I'm blessed again to have the opportunity to go back to PCB for 2 weeks on friday. I can't wait. I'm looking forward to catching some blacktips and maybe a bull or 2 on ladyfish in the surf at night and early morning as these are the only times when you won't hook anyone or get angry parents asking you why you are attracting such dangerous predators around their kids (they don't know that they are already there). Does anyone have any comments or suggestions on how to get your bait out to the sharks besides kayaking/canoeing it out to the 2nd sand bar from the beach? Also, can anyone tell me a good way to hook shrimp and sand fleas? I try often, but they always end up either getting casted off or just stolen as soon as they hit the water.


----------



## Seachaser (Sep 27, 2004)

I fish to the east about 70 miles where it is less crowded. I have found that it is hard to keep shrimp on a large hook. When I fish with shrimp, I take the tail head and shell off. I cut it inhalf or thirds and use a 1 or 2 size circle hook. For shrks the best method is to use a long rod and use distance casting techniques which is another whole ball game. I am leaving Saturday the 2nd, can't wait.


----------



## Russell (Jun 14, 2005)

sounds like fun. I am new to salt water fishing and I fish from a kayak....any fishing tips I can use from my kayak off of the beach will be appreciated......thanks.


----------



## Guest (Jun 27, 2005)

Russell,
Yak Out About 300 Yards Drop A Blue Head 
Yak Back And Hold On Tight!!!! !!!!!! :d :d


----------



## Guest (Jun 27, 2005)

Russell,
Check Out The Yacking Forum On This Site..
The'll Be Able To Help From There


----------



## mr Ling (Jun 3, 2005)

you can do kite fishing to get your bait far enough


----------



## Old Timer (Jan 5, 2005)

*Shark bait...*

My favorites are ladyfish or mackerel, but mullet, bluefish, ray wings all catch sharks...

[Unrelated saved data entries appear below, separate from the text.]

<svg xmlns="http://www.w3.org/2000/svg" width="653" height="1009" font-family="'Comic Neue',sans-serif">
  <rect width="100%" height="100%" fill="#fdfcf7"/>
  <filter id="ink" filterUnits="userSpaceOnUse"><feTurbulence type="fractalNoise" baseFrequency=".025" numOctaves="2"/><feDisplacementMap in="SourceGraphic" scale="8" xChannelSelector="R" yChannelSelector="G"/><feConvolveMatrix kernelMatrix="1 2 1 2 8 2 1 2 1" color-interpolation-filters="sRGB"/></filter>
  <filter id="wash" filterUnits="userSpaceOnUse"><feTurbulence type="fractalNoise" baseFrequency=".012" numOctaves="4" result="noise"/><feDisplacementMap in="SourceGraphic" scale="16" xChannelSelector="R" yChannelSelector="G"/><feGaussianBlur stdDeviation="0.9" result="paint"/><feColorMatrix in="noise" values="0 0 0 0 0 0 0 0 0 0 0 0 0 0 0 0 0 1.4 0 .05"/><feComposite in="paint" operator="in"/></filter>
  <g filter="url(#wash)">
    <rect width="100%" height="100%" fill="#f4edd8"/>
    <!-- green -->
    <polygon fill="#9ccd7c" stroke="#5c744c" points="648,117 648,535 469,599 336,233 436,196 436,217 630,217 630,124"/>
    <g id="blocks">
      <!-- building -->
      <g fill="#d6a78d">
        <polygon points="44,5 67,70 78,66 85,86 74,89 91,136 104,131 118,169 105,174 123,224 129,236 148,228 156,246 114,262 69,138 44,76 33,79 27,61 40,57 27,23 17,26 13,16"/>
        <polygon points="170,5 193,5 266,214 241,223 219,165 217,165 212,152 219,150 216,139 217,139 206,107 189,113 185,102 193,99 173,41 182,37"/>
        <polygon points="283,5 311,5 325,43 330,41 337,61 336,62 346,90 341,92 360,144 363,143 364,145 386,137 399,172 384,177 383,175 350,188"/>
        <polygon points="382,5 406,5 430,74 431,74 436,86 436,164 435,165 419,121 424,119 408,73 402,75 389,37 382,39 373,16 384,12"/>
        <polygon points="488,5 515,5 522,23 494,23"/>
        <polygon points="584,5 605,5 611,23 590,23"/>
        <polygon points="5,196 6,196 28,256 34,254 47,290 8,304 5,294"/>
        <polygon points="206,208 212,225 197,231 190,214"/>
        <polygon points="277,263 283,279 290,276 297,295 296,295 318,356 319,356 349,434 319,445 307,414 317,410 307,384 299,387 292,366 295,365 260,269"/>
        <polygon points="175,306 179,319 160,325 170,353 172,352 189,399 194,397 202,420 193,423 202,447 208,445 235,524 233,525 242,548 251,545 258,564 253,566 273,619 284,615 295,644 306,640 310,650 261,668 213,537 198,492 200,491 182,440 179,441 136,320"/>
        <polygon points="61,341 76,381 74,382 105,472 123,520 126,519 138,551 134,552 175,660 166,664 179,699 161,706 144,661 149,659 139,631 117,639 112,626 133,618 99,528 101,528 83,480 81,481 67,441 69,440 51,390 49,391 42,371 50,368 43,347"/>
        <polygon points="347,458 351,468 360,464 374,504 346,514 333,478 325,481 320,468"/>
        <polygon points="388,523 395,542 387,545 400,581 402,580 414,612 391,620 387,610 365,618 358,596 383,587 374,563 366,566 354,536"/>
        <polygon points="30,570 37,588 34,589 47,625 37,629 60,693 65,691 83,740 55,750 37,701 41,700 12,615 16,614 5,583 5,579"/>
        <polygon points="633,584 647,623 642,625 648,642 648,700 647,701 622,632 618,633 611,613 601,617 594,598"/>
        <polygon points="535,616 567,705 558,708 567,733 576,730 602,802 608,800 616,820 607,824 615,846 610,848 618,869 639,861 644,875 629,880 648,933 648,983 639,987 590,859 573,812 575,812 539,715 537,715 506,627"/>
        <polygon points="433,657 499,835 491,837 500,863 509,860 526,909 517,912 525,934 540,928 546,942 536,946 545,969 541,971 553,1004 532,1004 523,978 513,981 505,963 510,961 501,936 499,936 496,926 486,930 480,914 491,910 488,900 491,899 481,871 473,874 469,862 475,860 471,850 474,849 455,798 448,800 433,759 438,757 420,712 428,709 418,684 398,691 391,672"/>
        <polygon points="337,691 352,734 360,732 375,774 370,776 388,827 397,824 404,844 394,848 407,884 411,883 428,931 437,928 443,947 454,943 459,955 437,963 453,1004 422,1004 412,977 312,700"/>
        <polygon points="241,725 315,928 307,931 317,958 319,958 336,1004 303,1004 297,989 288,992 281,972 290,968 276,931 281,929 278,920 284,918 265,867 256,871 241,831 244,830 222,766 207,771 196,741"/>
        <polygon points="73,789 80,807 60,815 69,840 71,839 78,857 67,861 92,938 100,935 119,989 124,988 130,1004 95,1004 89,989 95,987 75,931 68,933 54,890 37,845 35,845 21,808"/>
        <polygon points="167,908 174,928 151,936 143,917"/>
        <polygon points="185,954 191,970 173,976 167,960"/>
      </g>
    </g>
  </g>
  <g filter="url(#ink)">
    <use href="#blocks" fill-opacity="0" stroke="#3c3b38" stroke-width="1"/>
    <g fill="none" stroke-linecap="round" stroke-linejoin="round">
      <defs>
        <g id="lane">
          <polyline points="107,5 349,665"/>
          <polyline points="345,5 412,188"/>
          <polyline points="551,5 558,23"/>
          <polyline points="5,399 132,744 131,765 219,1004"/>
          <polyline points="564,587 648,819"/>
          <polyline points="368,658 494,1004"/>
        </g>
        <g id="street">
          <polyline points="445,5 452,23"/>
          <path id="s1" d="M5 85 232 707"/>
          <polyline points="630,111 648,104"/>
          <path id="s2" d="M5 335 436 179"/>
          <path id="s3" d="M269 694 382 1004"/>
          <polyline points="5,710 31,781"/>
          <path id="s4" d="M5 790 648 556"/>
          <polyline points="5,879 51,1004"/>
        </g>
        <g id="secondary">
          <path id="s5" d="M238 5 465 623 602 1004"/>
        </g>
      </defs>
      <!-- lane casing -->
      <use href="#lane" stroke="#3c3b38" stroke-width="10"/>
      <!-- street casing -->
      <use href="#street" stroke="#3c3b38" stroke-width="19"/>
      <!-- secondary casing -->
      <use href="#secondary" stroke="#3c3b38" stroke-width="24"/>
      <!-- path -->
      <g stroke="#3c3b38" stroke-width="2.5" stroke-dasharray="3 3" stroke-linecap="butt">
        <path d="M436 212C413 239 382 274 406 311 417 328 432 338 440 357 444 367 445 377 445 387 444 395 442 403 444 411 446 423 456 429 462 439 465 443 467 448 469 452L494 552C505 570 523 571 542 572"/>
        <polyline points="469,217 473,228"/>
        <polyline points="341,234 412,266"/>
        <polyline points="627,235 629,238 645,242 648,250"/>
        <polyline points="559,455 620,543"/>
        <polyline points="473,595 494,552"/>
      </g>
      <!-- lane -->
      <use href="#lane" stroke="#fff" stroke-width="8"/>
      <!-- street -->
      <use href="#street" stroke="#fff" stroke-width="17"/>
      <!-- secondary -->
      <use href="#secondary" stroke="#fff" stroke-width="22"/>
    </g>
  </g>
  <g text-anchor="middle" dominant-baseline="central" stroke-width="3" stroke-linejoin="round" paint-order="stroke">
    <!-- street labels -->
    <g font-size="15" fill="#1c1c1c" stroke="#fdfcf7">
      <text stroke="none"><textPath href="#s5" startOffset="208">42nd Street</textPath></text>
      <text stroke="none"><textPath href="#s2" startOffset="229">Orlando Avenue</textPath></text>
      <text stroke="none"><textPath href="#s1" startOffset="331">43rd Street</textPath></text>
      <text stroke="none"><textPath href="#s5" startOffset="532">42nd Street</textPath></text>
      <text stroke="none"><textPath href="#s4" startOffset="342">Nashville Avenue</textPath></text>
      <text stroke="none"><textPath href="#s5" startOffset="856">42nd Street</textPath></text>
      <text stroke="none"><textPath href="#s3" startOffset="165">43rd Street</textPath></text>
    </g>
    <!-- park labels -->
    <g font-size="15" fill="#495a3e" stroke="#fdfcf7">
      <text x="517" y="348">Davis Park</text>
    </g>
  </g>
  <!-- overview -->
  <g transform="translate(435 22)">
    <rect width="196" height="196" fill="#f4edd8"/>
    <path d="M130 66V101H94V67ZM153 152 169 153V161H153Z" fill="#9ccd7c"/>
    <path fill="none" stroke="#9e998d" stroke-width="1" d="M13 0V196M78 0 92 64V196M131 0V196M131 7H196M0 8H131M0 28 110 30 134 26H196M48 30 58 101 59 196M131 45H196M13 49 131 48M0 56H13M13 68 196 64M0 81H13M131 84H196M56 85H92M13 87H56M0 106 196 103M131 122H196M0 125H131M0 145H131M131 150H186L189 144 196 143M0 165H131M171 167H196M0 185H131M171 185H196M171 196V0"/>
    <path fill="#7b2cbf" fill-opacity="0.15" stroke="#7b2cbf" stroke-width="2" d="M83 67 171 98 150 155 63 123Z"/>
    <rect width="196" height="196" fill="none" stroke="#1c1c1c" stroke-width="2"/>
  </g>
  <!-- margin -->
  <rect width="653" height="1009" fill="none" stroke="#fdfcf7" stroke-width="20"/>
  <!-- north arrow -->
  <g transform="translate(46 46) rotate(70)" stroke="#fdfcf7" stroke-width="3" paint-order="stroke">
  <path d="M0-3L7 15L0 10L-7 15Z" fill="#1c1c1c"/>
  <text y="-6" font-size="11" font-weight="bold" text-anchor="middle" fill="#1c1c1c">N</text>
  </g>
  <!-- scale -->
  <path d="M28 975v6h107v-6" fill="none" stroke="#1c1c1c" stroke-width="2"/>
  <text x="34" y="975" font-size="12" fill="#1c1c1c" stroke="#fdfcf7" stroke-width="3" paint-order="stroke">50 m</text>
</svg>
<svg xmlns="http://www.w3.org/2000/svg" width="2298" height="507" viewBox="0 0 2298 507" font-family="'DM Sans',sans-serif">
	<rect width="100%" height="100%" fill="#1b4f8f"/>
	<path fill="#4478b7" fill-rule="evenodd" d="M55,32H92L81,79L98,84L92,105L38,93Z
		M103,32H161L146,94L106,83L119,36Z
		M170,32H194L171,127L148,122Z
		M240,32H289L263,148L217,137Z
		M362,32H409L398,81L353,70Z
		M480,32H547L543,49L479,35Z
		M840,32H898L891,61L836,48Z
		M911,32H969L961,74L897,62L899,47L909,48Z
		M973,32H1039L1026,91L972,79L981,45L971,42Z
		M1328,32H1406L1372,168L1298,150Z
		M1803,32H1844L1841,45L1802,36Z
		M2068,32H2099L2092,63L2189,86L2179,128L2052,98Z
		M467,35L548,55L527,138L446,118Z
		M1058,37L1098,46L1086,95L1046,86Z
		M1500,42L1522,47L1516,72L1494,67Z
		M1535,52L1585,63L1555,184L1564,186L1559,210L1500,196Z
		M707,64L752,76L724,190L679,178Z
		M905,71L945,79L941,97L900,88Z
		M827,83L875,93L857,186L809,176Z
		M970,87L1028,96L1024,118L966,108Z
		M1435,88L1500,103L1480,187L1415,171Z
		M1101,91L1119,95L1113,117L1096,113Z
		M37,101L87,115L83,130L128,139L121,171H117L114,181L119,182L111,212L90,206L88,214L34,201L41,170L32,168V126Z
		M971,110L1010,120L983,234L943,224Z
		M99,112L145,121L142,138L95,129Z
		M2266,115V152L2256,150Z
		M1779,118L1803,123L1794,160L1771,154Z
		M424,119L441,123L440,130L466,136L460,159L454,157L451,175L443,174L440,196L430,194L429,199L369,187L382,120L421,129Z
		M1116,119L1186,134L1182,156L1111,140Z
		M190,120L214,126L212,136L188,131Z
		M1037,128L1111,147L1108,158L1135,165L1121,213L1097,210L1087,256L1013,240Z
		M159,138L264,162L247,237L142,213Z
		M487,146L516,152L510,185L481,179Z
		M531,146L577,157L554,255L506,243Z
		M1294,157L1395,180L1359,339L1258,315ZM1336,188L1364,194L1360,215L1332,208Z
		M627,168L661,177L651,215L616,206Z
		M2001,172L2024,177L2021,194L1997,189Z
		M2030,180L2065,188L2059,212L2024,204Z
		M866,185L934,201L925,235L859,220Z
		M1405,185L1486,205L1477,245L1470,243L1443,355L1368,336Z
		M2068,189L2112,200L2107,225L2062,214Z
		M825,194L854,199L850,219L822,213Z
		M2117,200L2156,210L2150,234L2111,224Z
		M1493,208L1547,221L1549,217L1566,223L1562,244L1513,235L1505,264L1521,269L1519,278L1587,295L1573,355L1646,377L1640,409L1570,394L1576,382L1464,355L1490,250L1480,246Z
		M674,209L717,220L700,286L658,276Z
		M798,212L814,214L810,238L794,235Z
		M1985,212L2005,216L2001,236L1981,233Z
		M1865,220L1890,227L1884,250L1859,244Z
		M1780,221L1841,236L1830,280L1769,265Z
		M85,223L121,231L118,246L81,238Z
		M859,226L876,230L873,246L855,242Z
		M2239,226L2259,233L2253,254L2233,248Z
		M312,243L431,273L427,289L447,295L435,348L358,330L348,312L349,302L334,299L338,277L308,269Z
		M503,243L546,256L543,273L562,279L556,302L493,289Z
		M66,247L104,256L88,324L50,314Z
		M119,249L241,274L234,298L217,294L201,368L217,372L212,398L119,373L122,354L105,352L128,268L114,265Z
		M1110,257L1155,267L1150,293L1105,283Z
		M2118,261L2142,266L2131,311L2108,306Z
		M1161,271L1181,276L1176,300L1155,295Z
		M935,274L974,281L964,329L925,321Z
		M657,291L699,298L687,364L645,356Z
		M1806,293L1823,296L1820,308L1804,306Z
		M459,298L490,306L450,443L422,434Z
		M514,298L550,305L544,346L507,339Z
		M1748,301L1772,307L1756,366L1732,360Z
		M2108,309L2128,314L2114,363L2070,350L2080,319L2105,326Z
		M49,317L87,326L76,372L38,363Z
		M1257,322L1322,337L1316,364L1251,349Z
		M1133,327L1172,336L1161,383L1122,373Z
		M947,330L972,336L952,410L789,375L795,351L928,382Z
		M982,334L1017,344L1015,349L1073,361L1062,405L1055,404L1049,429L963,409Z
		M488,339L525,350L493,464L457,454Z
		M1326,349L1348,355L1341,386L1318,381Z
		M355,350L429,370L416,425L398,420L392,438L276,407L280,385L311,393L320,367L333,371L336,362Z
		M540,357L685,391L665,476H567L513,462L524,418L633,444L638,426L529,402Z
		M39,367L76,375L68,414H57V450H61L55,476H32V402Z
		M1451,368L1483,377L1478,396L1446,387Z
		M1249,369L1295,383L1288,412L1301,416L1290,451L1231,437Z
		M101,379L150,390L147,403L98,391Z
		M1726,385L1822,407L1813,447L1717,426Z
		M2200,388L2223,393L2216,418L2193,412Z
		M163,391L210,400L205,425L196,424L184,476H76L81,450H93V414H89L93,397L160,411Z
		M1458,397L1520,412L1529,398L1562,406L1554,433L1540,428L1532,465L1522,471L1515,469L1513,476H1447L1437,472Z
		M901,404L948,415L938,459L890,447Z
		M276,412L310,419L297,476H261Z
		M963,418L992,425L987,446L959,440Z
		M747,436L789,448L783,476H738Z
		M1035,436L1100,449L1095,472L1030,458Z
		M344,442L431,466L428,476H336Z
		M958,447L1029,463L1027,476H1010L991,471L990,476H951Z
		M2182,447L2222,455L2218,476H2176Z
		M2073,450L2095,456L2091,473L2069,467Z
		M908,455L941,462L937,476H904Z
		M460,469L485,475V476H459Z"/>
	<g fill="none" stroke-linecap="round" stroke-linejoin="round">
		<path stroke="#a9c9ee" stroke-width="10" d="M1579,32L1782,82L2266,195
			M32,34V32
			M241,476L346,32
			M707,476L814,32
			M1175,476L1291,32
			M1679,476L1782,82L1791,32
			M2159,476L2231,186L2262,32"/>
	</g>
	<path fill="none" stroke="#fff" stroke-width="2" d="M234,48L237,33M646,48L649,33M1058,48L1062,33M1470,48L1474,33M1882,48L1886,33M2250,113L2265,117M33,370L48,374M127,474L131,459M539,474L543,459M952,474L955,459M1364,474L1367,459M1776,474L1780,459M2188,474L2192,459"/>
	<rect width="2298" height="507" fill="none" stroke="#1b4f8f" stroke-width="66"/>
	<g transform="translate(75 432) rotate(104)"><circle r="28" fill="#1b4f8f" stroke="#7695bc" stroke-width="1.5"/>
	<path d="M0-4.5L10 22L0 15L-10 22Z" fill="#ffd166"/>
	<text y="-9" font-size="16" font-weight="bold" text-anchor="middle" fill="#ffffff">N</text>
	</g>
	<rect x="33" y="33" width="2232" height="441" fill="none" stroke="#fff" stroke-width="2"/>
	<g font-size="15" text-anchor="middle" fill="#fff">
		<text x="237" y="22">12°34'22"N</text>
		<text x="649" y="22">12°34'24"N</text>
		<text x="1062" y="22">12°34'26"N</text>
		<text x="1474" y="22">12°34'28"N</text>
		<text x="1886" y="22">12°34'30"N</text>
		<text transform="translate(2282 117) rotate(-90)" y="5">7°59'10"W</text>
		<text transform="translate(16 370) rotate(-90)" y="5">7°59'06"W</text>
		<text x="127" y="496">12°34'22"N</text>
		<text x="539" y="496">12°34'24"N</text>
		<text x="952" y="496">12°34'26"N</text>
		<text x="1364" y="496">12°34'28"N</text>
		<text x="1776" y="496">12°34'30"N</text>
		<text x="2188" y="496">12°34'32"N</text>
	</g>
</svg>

Not too popular to be shark fishing on public beaches these days...Amazing what people DON'T know about what swims in the inshore Gulf in the summertime, isn't it?

By the way, BCSSUX...why don't you like the BCS? One of your favorite teams get shafted? LOL

Tight lines, friends!

Old Timer


----------



## Russell (Jun 14, 2005)

I have spent the last week fishing in Gulf shores, AL. Me and a buddy caught 12 black tip sharks, baracudda, skip jaks, 12lbs red fish and several sting rays on cut bait. The sting ray weighed 25lbs. It was a blast. Waves were to big for kayak so we fished at the broken down pier.


----------



## Russell (Jun 14, 2005)

Oh ya........thanks for all of ya'lls help and research.........


----------



## Guest (Jul 8, 2005)

Bcs,

You Need To Check Out Distance Casting..
It Takes Alot Of Practice But The Second Sand Bar Is Closer Than You Think!!!!


----------



## bcssux (May 23, 2005)

*thanx*

i just got back from my trip and it was a good one. i caught a few blacktips, a bunch of ladies, a few blues, and a few rays. thanks for all the help!


O, and by the way Old Timer...i've got orange and navy in my blood, so yes, my favorite team did get shafted...


----------



## jlk007 (May 2, 2005)

I hear ya BCS, War DAMN EAGLE!!!!


----------